The Turkish Get Up is an amazing movement. A lot of people way smarter than me have said a lot about it and all the best coaches, physical therapists, and trainers have been incorporating it into their programs. But after teaching the Turkish Get Up to a few dozen people over the years, I want to talk about what I have learned from this old technique of getting a weight off the ground and over your head that should apply to every exercise you do.

Progression is Earned

There are 9 or so steps to the TGU, each step bringing you further off the ground with a weight over your head. Each step is progressively more complex, with less of a base of support. In essence, it gets harder as you get higher. One of the epiphinal moments that came at my RKC certification was when a student asked, “what happens if you can’t do that step?” My Team Leader looked at us all puzzlingly and replied, “well, you sure as hell don’t do the next one!” We live in a culture that tells us we can all be rock stars and super models if we take this pill or buy that DVD. But that’s not real life. Progression to the next step is earned by mastering the steps below, and nothing teaches you that faster than dropping an iron ball on your skull.

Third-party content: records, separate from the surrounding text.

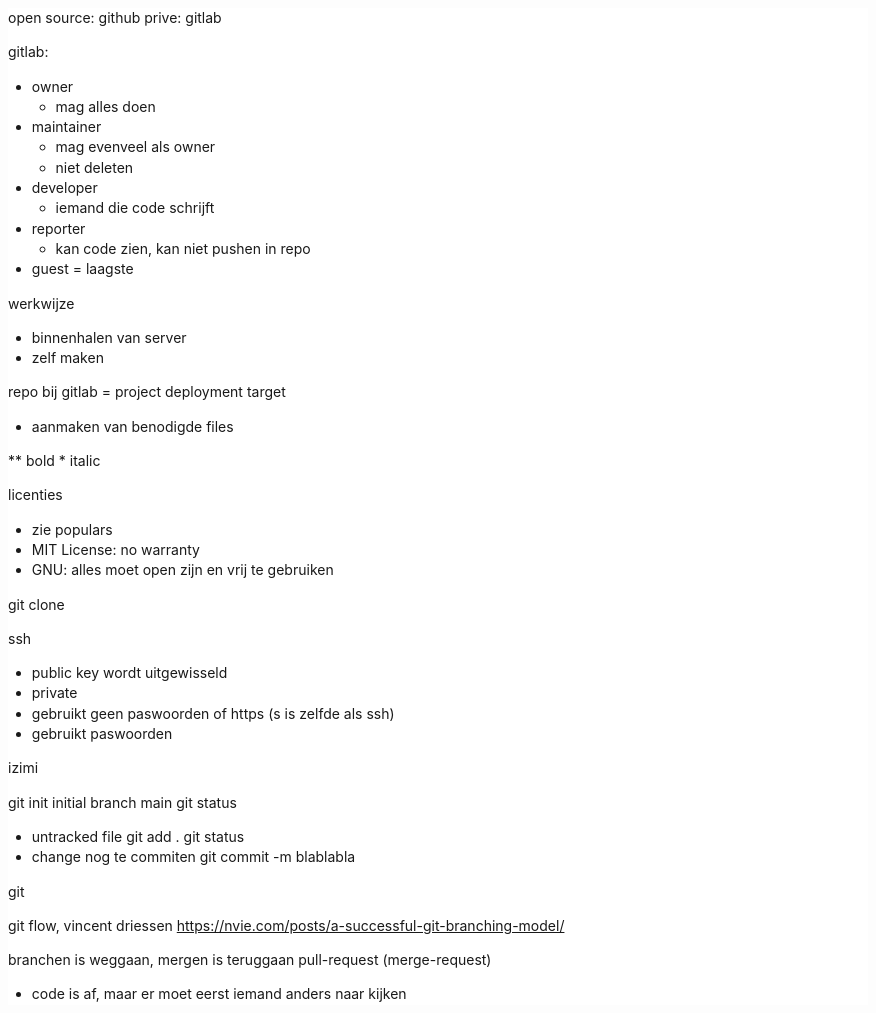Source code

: open source: github
prive: gitlab

gitlab:
+ owner 
	+ mag alles doen
+ maintainer
	+ mag evenveel als owner
	+ niet deleten
+ developer
	+ iemand die code schrijft
+ reporter
	+ kan code zien, kan niet pushen in repo
+ guest = laagste


werkwijze
+ binnenhalen van server
+ zelf maken

repo bij gitlab = project
deployment target
+ aanmaken van benodigde files

\*\* bold
\* italic

licenties
+ zie populars
+ MIT License: no warranty
+ GNU: alles moet open zijn en vrij te gebruiken

git clone

ssh
+ public key wordt uitgewisseld
+ private 
+ gebruikt geen paswoorden
of https (s is zelfde als ssh)
+ gebruikt paswoorden

izimi

git init initial branch main
git status
+ untracked file
git add .
git status 
+ change nog te commiten
git commit -m blablabla

git 

git flow, vincent driessen
https://nvie.com/posts/a-successful-git-branching-model/

branchen is weggaan, mergen is teruggaan
pull-request (merge-request)
+ code is af, maar er moet eerst iemand anders naar kijken
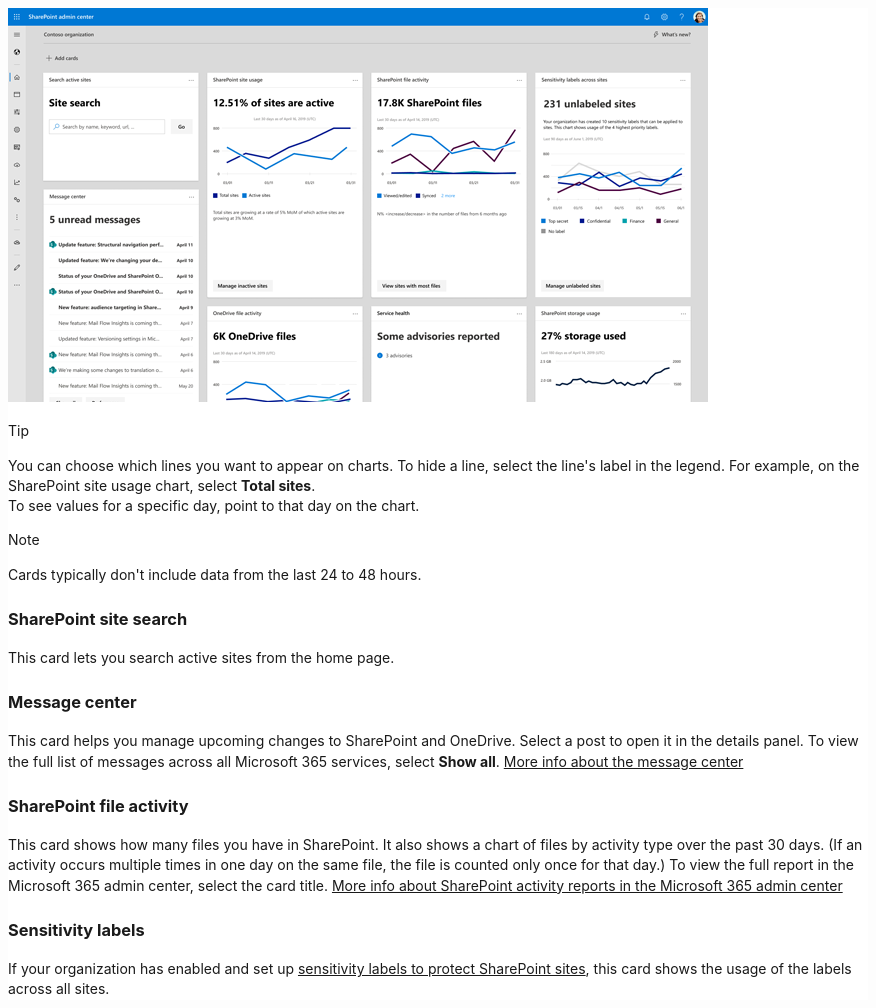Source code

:   ![Cards on the home page](media/new-home-page.png)

> [!TIP]
>  You can choose which lines you want to appear on charts. To hide a line, select the line's label in the legend. For example, on the SharePoint site usage chart, select **Total sites**. <br>  To see values for a specific day, point to that day on the chart. 
  
> [!NOTE]
> Cards typically don't include data from the last 24 to 48 hours. 

### SharePoint site search

This card lets you search active sites from the home page.

### Message center

This card helps you manage upcoming changes to SharePoint and OneDrive. Select a post to open it in the details panel. To view the full list of messages across all Microsoft 365 services, select **Show all**. [More info about the message center](/office365/admin/manage/message-center)

### SharePoint file activity

This card shows how many files you have in SharePoint. It also shows a chart of files by activity type over the past 30 days. (If an activity occurs multiple times in one day on the same file, the file is counted only once for that day.) To view the full report in the Microsoft 365 admin center, select the card title. [More info about SharePoint activity reports in the Microsoft 365 admin center](/microsoft-365/admin/activity-reports/sharepoint-activity-ww)

### Sensitivity labels

If your organization has enabled and set up [sensitivity labels to protect SharePoint sites](/microsoft-365/compliance/sensitivity-labels-teams-groups-sites), this card shows the usage of the labels across all sites. 
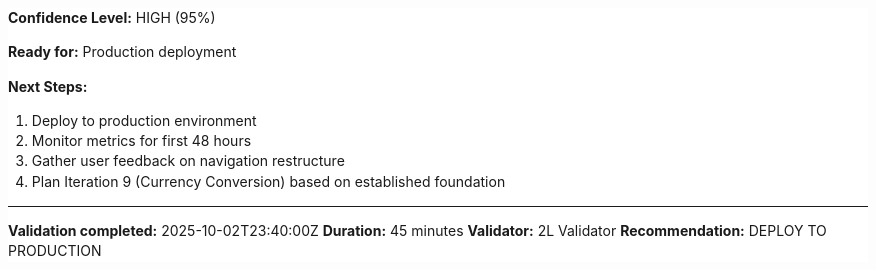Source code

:**Confidence Level:** HIGH (95%)

**Ready for:** Production deployment

**Next Steps:**
1. Deploy to production environment
2. Monitor metrics for first 48 hours
3. Gather user feedback on navigation restructure
4. Plan Iteration 9 (Currency Conversion) based on established foundation

---

**Validation completed:** 2025-10-02T23:40:00Z
**Duration:** 45 minutes
**Validator:** 2L Validator
**Recommendation:** DEPLOY TO PRODUCTION
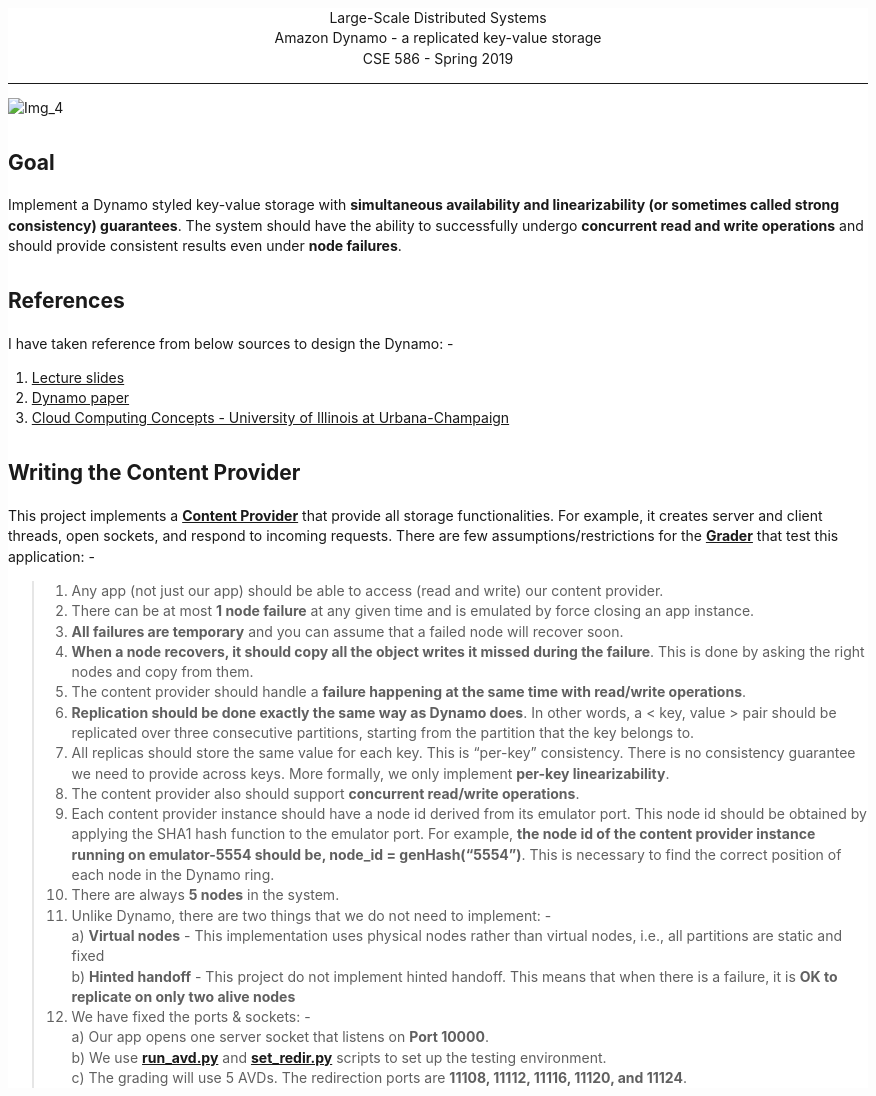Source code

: <p align="center">Large-Scale Distributed Systems</br>Amazon Dynamo - a replicated key-value storage</br>CSE 586 - Spring 2019</p>

---------------

![Img_4](https://raw.githubusercontent.com/ramanpreet1990/CSE_586_Simplified_Amazon_Dynamo/master/Resources/1.png)

Goal
------
Implement a Dynamo styled key-value storage with **simultaneous availability and linearizability (or sometimes called strong consistency) guarantees**. The system should have the ability to successfully undergo **concurrent read and write operations** and should provide consistent results even under **node failures**.


References
---------------
I have taken reference from below sources to design the Dynamo: -</br>
1. [Lecture slides](http://www.cse.buffalo.edu/~stevko/courses/cse486/spring19/lectures/26-dynamo.pdf)</br>
2. [Dynamo paper](http://www.allthingsdistributed.com/files/amazon-dynamo-sosp2007.pdf)</br>
3. [Cloud Computing Concepts - University of Illinois at Urbana-Champaign](https://www.coursera.org/learn/cloud-computing)


Writing the Content Provider
----------------------------------------
This project implements a [**Content Provider**](https://developer.android.com/guide/topics/providers/content-providers.html) that provide all storage functionalities. For example, it creates server and client threads, open sockets, and respond to incoming requests. There are few assumptions/restrictions for the [**Grader**](https://github.com/ramanpreet1990/CSE_586_Simplified_Amazon_Dynamo/tree/master/Testing_Program) that test this application: -
>  1. Any app (not just our app) should be able to access (read and write) our content provider.
>  2. There can be at most **1 node failure** at any given time and is emulated by force closing an app instance.
>  3.  **All failures are temporary** and you can assume that a failed node will recover soon.
>  4.  **When a node recovers, it should copy all the object writes it missed during the failure**. This is done by asking the right nodes and copy from them.
>  5. The content provider should handle a **failure happening at the same time with read/write operations**.
>  6.  **Replication should be done exactly the same way as Dynamo does**. In other words, a < key, value > pair should be replicated over three consecutive partitions, starting from the partition that the key belongs to.
>  7. All replicas should store the same value for each key. This is “per-key” consistency. There is no consistency guarantee we need to provide across keys. More formally, we only implement **per-key linearizability**.
>  8. The content provider also should support **concurrent read/write operations**.
>  9. Each content provider instance should have a node id derived from its emulator port. This node id should be obtained by applying the SHA1 hash function to the emulator port. For example, **the node id of the content provider instance running on emulator-5554 should be, node_id = genHash(“5554”)**. This is necessary to find the correct position of each node in the Dynamo ring.
>  10. There are always **5 nodes** in the system.
>  11. Unlike Dynamo, there are two things that we do not need to implement: - </br>
>   a) **Virtual nodes** - This implementation uses physical nodes rather than virtual nodes, i.e., all partitions are static and fixed</br>
>   b) **Hinted handoff** - This project do not implement hinted handoff. This means that when there is a failure, it is **OK to replicate on only two alive nodes**
>  11. We have fixed the ports & sockets: -</br>
	a) Our app opens one server socket that listens on **Port 10000**.</br>
	b) We use [**run_avd.py**](https://github.com/ramanpreet1990/CSE_586_Simplified_Amazon_Dynamo/blob/master/Scripts/run_avd.py) and [**set_redir.py**](https://github.com/ramanpreet1990/CSE_586_Simplified_Amazon_Dynamo/blob/master/Scripts/set_redir.py) scripts to set up the testing environment. </br>
	c) The grading will use 5 AVDs. The redirection ports are **11108, 11112, 11116, 11120, and 11124**.
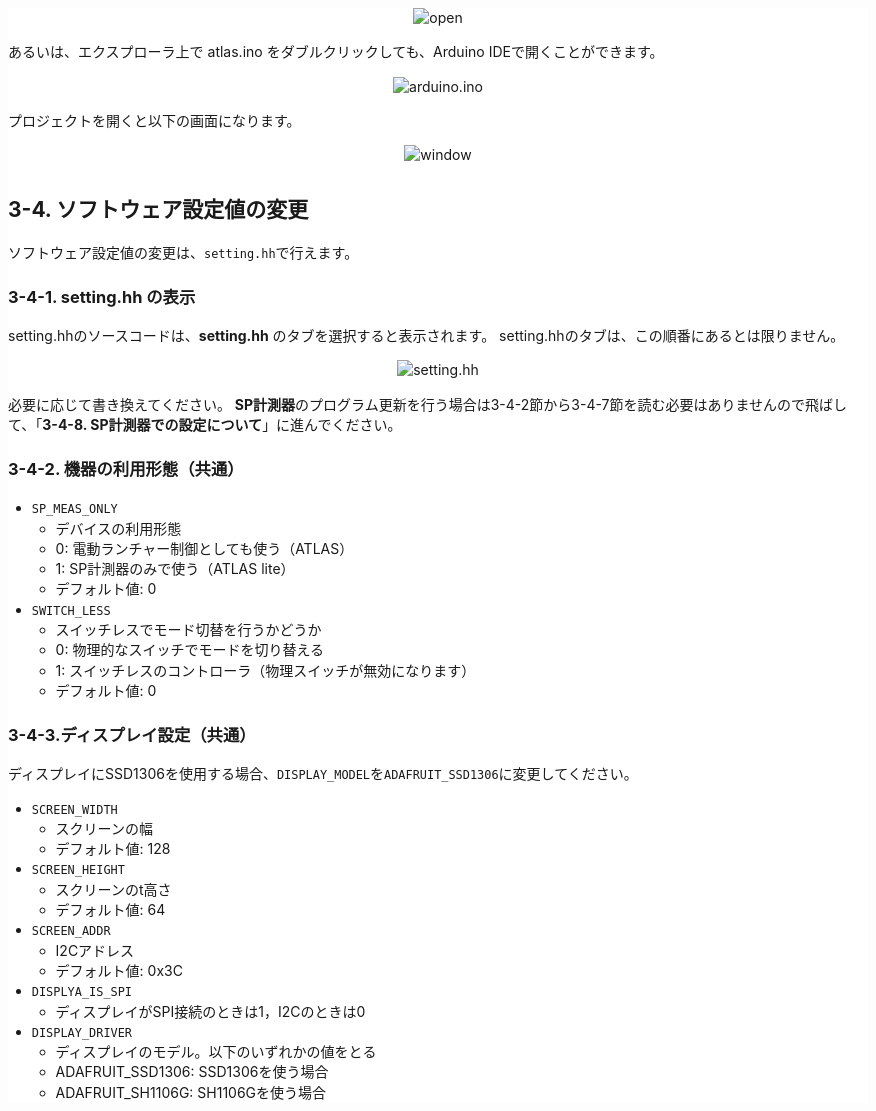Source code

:<p align="center">
<img width="723" alt="open" src="https://github.com/user-attachments/assets/e36dbc08-8380-42b2-ad35-4f7aeef6298c" />
</p>

あるいは、エクスプローラ上で atlas.ino をダブルクリックしても、Arduino IDEで開くことができます。

<p align="center">
<img width="711" alt="arduino.ino" src="https://github.com/user-attachments/assets/09f48ae9-18de-4df5-bb68-6daf889ea003" />
</p>

プロジェクトを開くと以下の画面になります。

<p align="center">
<img width="897" alt="window" src="https://github.com/user-attachments/assets/ebdbd209-9c3a-40b6-b0eb-0bc09d62626c" />
</p>

## 3-4. ソフトウェア設定値の変更

ソフトウェア設定値の変更は、`setting.hh`で行えます。

### 3-4-1. setting.hh の表示

setting.hhのソースコードは、**setting.hh** のタブを選択すると表示されます。
setting.hhのタブは、この順番にあるとは限りません。

<p align="center">
<img width="348" alt="setting.hh" src="https://github.com/user-attachments/assets/82001963-01b6-4dd4-9d67-c7b2df68d82d" />
</p>

必要に応じて書き換えてください。
**SP計測器**のプログラム更新を行う場合は3-4-2節から3-4-7節を読む必要はありませんので飛ばして、「**3-4-8. SP計測器での設定について**」に進んでください。

### 3-4-2. 機器の利用形態（共通）

- `SP_MEAS_ONLY`
  - デバイスの利用形態
  - 0: 電動ランチャー制御としても使う（ATLAS）
  - 1: SP計測器のみで使う（ATLAS lite）
  - デフォルト値: 0
- `SWITCH_LESS`
  - スイッチレスでモード切替を行うかどうか
  - 0: 物理的なスイッチでモードを切り替える
  - 1: スイッチレスのコントローラ（物理スイッチが無効になります）
  - デフォルト値: 0

### 3-4-3.ディスプレイ設定（共通）

ディスプレイにSSD1306を使用する場合、`DISPLAY_MODEL`を`ADAFRUIT_SSD1306`に変更してください。

- `SCREEN_WIDTH`
  - スクリーンの幅
  - デフォルト値: 128
- `SCREEN_HEIGHT`
  - スクリーンのt高さ
  - デフォルト値: 64
- `SCREEN_ADDR`
  - I2Cアドレス
  - デフォルト値: 0x3C
- `DISPLYA_IS_SPI`
  - ディスプレイがSPI接続のときは1，I2Cのときは0
- `DISPLAY_DRIVER`
  - ディスプレイのモデル。以下のいずれかの値をとる
  - ADAFRUIT_SSD1306: SSD1306を使う場合
  - ADAFRUIT_SH1106G: SH1106Gを使う場合
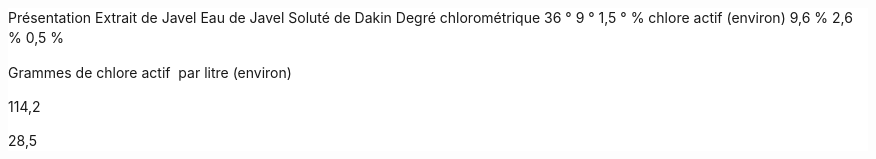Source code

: </tr>

</thead>

<tbody>

<tr>

<th class="rteleft" scope="row">Présentation</th>

<td class="rtecenter">Extrait de Javel</td>

<td class="rtecenter">Eau de Javel</td>

<td class="rtecenter" style="width: 114px;">Soluté de Dakin</td>

</tr>

<tr>

<th class="rteleft" scope="row">Degré chlorométrique</th>

<td class="rtecenter">36 °</td>

<td class="rtecenter">9 °</td>

<td class="rtecenter" style="width: 114px;">1,5 °</td>

</tr>

<tr>

<th class="rteleft" scope="row">% chlore actif  
(environ)</th>

<td class="rtecenter">9,6 %</td>

<td class="rtecenter">2,6 %</td>

<td class="rtecenter" style="width: 114px;">0,5 %</td>

</tr>

<tr>

<th class="rteleft" scope="row">

Grammes de chlore actif  par litre (environ)

</th>

<td>

114,2

</td>

<td>

28,5

</td>

<td style="width: 114px;">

Functional Mobility is Functional Strength

The TGU doesn’t just require strong “this-muscle,” or “that-muscle.” It’s more than a “strong core” or great glutes (although you need both). Performing the TGU demands that you be strong throughout the entire range of motion in all of your major joints. When I first tried the Get Up, I couldn’t bridge because my hips were so dysfunctional: a problem I didn’t even know I had. Hell, before the TGU, I didn’t know I had hips. But after experiencing the embarrassment of being unable to get up off the floor, the most basic adult movement, I learned that strength without mobility is just not useful.

Form is More Important than Weight

My clients all learn the TGU without weight. I learned the TGU balancing a shoe on my fist. When I was at the RKC Cert, someone asked Dr. Mark Cheng how much weight he used for the Turkish Get Ups he practiced every day, and he responded, “I use an empty paper cup.” The TGU is not about throwing big numbers up. Sure, if you can perform an ugly one holding a 56kg bell or some woman, that’s pretty impressive. But trust me, it’s not nearly as impressive as doing it perfectly with an empty paper cup. There is more to be gained from performing a move so masterfully as to make it seem elegant than in performing a move poorly but with more weight. Anyone who doubts that should watch Barry Sanders run. He wasn’t the fastest or the strongest; he was the best.

Mastery Has Benefits

People ask me why the Turkish Get Up is so important, and the best way I can describe it is that “if you can do a perfect TGU, then I am fairly certain you can do any exercise and get crazy strong at it.” Old school strong men would demand that potential weight lifters perform the TGU with 48kg before they even learned to bench press. If you have taken the time to master the TGU then I know that you are A) strong, B) dedicated, C) patient, and D) capable of doing nearly anything with your body. Mastery has benefits: strength, elegance and hotness.